Esse é o 7º Estado a dispor dessa especialização. Medida atende ao CNJ diante do volume de casos, como de lavagem de dinheiro

TJRJ crime organizado
Tribunal de Justiça do Rio de Janeiro Crédito: Divulgação/TJRJ

O Órgão Especial do Tribunal de Justiça do Rio de Janeiro aprovou, nesta segunda-feira (1/7), por 23 votos a dois, a transformação da 25ª Vara Criminal da capital fluminense em vara especializada no julgamento de processos de lavagem de dinheiro e atos praticados por organizações criminosas.

O projeto de criação da vara foi apresentado, em maio último, pelo presidente do TJRJ, desembargador Claudio de Mello Tavares, em face da alta incidência desses crimes no Estado do Rio. Um dos principais braços da Lava Jato é atualmente de responsabilidade do juiz federal Marcelo Bretas, da 7ª Vara da Justiça Federal do Rio.

A medida atende também a resolução do Conselho Nacional de Justiça (CNJ), editada em 2006, que recomenda aos tribunais federais e estaduais a criação de varas especializadas no combate ao crime organizado.

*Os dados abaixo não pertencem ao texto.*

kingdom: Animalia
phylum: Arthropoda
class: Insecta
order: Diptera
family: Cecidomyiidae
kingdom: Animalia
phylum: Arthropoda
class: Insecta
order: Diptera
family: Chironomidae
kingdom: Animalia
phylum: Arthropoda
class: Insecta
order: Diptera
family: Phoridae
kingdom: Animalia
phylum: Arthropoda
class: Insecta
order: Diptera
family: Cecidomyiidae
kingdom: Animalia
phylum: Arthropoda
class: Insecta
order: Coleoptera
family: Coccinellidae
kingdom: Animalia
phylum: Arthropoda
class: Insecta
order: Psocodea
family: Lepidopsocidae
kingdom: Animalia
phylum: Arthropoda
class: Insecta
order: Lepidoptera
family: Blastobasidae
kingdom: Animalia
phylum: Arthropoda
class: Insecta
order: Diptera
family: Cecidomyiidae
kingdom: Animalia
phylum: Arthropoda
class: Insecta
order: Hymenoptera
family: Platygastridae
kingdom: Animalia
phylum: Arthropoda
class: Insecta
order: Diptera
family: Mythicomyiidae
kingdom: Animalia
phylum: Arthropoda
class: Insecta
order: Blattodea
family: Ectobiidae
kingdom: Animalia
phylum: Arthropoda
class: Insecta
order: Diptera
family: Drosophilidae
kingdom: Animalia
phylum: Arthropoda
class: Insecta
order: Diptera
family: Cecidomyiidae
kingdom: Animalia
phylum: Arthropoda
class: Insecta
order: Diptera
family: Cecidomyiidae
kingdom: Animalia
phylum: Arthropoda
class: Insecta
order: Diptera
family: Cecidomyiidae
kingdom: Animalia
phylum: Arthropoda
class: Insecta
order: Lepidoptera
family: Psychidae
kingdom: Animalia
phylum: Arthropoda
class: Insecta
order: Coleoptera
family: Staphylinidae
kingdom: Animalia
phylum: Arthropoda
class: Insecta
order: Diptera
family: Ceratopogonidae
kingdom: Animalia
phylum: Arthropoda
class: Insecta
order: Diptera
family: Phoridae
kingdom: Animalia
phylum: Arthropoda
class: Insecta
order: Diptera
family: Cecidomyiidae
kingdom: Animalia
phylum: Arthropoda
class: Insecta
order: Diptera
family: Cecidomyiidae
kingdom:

Assim, o Rio de Janeiro passa a ser o sétimo estado a dispor desse tipo de serventia. Os demais são Pará, Mato Grosso, Bahia, Roraima, Santa Catarina e Alagoas. O presidente do TJRJ informou ainda que planeja criar mais três ou quatro varas criminais especializadas até final da sua gestão, no próximo ano.

Ao propor a criação da vara criminal especializada, o desembargador Mello Tavares adiantou que a nova vara terá em sua composição um juiz titular e dois auxiliares. E que começará a funcionar “zerada”, isto é, somente depois de instalada é que começará a receber a receber processos de lavagem de dinheiro e de atos praticados por organizações criminosas. As varas criminais existentes continuarão a analisar e julgar os processos que estão em seus acervos.

A ideia é que os três juízes – para maior proteção – não sejam publicamente conhecidos, e trabalhem como “juízes sem rosto”. Só na sentença definitiva é que aparece a assinatura do magistrado. Haverá um sistema de rodízio, a fim de que seja ainda mais dificultada a sua assinatura.